Transcribe the data exactly. Pictures stay out.

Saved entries
+++

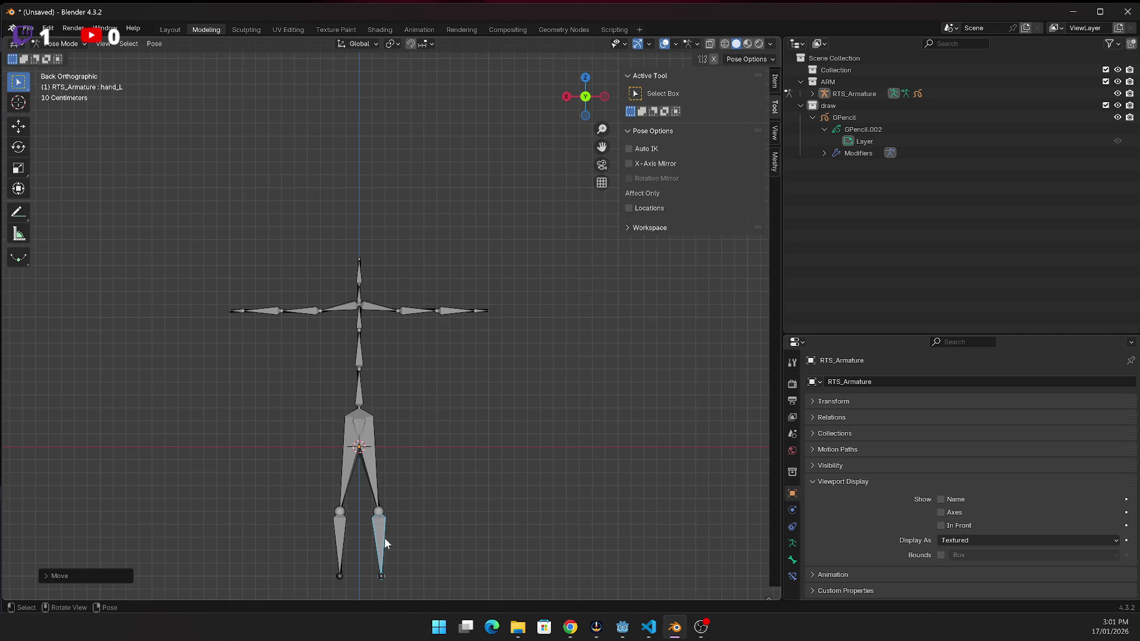
{"action": "left_click", "coordinate": [372, 450]}
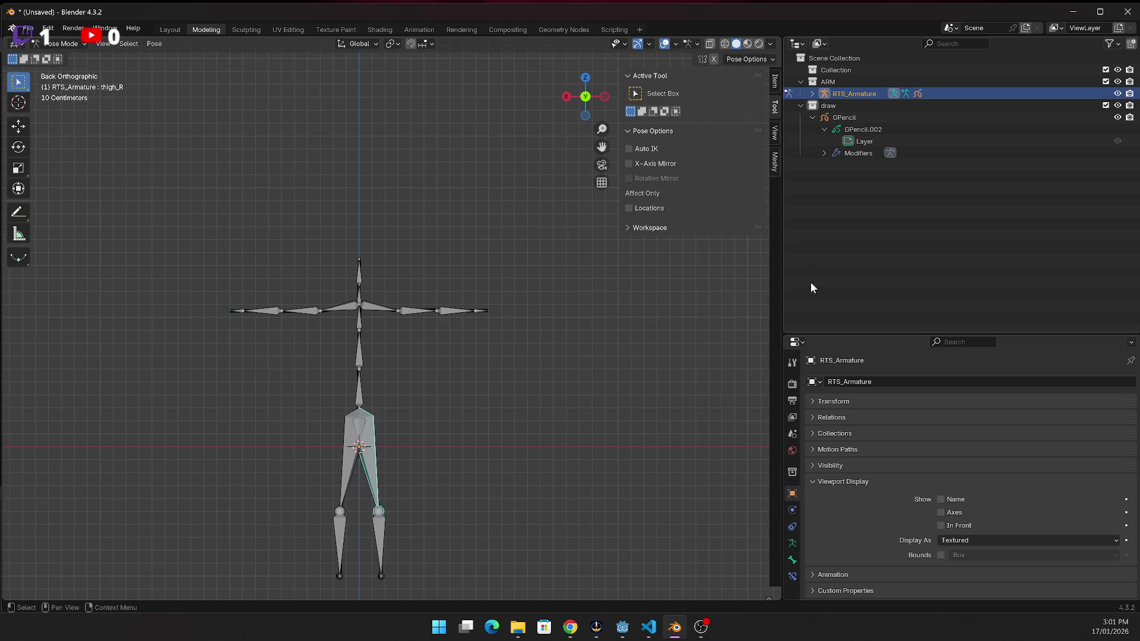
Select RTS_Armature in the Outliner and expand it and Armature.005, toggling Show Name on and off
{"action": "left_click", "coordinate": [836, 97]}
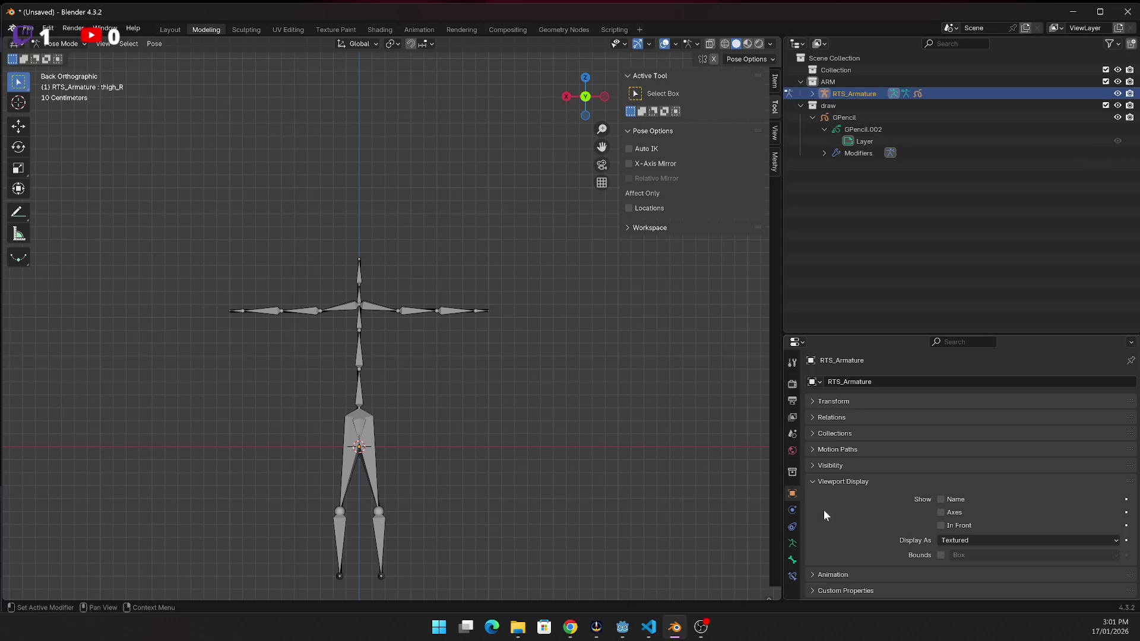
{"action": "left_click", "coordinate": [949, 500]}
{"action": "left_click", "coordinate": [948, 500]}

+++

## TASK SOLUTION
{"action": "left_click", "coordinate": [372, 450]}
Select RTS_Armature in the Outliner and expand it and Armature.005, toggling Show Name on and off
{"action": "left_click", "coordinate": [836, 97]}
{"action": "left_click", "coordinate": [949, 500]}
{"action": "left_click", "coordinate": [948, 500]}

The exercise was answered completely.